The pion light-cone distribution amplitude from the pion electromagnetic form factor

TL;DR

This paper uses a novel dispersion relation approach combined with QCD sum rules and experimental data to extract the pion's light-cone distribution amplitude, providing new constraints on its shape.

Contribution

It introduces a dispersion relation between spacelike and timelike form factors to determine the pion distribution amplitude's Gegenbauer moments from experimental data.

Findings

Excludes the asymptotic distribution amplitude shape.

Disfavors a model with only $a_2$ nonzero.
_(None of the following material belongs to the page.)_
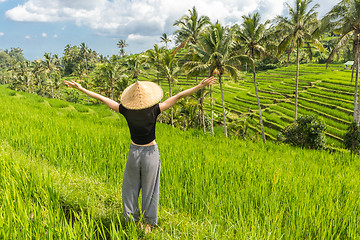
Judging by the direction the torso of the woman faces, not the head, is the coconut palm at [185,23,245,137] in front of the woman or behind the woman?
in front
Finds $a_2$ and $a_4$ within specific ranges at 1 GeV.

Abstract

We suggest to probe the pion light-cone distribution amplitude, applying a dispersion relation for the pion electromagnetic form factor. Instead of the standard dispersion relation, we use the equation between the spacelike form factor $F_\pi(Q^2)$ and the integrated modulus of the timelike form factor. For $F_\pi(Q^2)$, the QCD light-cone sum rule with a dominant twist-2 term is used. Adopting for the pion twist-2 distribution amplitude a certain combination of the first few Gegenbauer polynomials, it is possible to fit their coefficients $a_{2,4,6,...}$ (Gegenbauer moments) from this equation, employing the measured pion timelike form factor. For the exploratory fit we use the data of the BaBar collaboration. The results definitely exclude the asymptotic twist-2 distribution amplitude. Also the model with a single $a_2\neq 0$ is disfavoured by the fit. Considering the models with $a_{n>2}\neq 0$, we find that the fitted values of the second and fourth Gegenbauer moments cover the intervals $a_2 (1 \mbox{GeV}) = (0.22 - 0.33) $, $a_4 (1 \mbox{GeV}) = (0.12 - 0.25) $. The higher moments starting from $a_{8}$ are consistent with zero, albeit with large uncertainties. The spacelike pion form factor obtained in two different ways, from the dispersion relation and from the light-cone sum rule, agrees, within uncertainties, with the measurement by the Jefferson Lab $F_\pi$ collaboration.